The treedocument module

A Document mixin that keeps all text tokenized.

When the text is modified, retokenizes only the modified part.

class TreeDocumentMixin(builder)[source]

Bases: object

Encapsulates a full tokenized text string.

Combine this class with a subclass of AbstractDocument (see the document module).

Everytime the text is modified, only the modified part is retokenized. If that changes the lexicon in which the last part (after the modified part) starts, that part is also retokenized, until the state (the list of active lexicons) matches the state of existing tokens.

builder()[source]

Return the TreeBuilder we were instantiated with.

get_root(wait=False, callback=None, args=(), kwargs={})[source]

Get the root element of the completed tree.

If wait is True, this call blocks until tokenizing is done, and the full tree is returned. If wait is False, None is returned if the tree is still busy being built.

If a callback is given and a BackgroundTreeBuilder was used and tokenizing is still busy, that callback is called once when tokenizing is ready. If given, args and kwargs are the arguments the callback is called with, defaulting to () and {}, respectively.
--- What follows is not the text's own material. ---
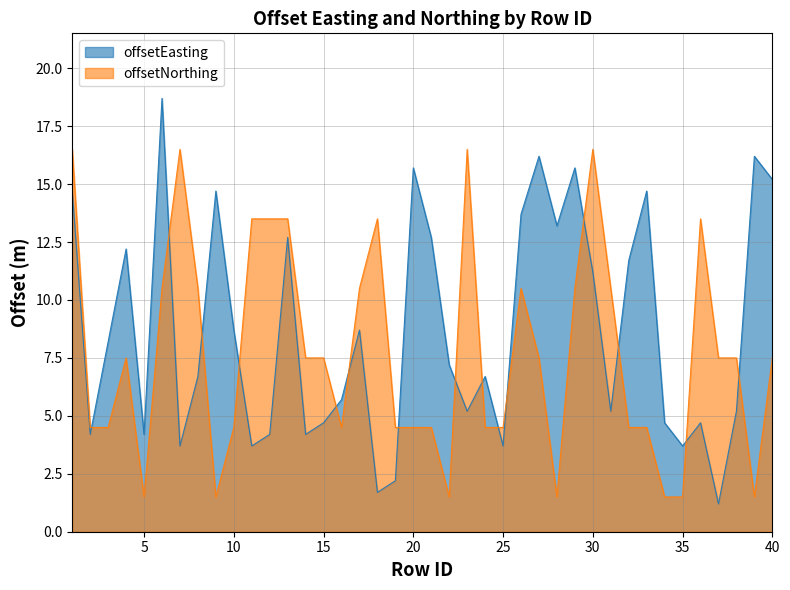

What is the difference between the second highest and minimum values in the offsetEasting series?

15.0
Note that, for the lifetime of a Document, the root element is always the same. But using this method you can be sure that you are dealing with a complete and fully intact tree.

root_lexicon()[source]

Return the currently set root lexicon.

set_root_lexicon(root_lexicon)[source]

Set the root lexicon to use to tokenize the text.

open_lexicons()[source]

Return the list of lexicons that were left open at the end of the text.

The root lexicon is not included; if parsing ended in the root lexicon, this list is empty, and the text can be considered “complete.”

modified_range()[source]

Return a two-tuple(start, end) describing the range that was re-tokenized.

contents_changed(start, removed, added)[source]

Called after modification of the text, retokenizes the modified part.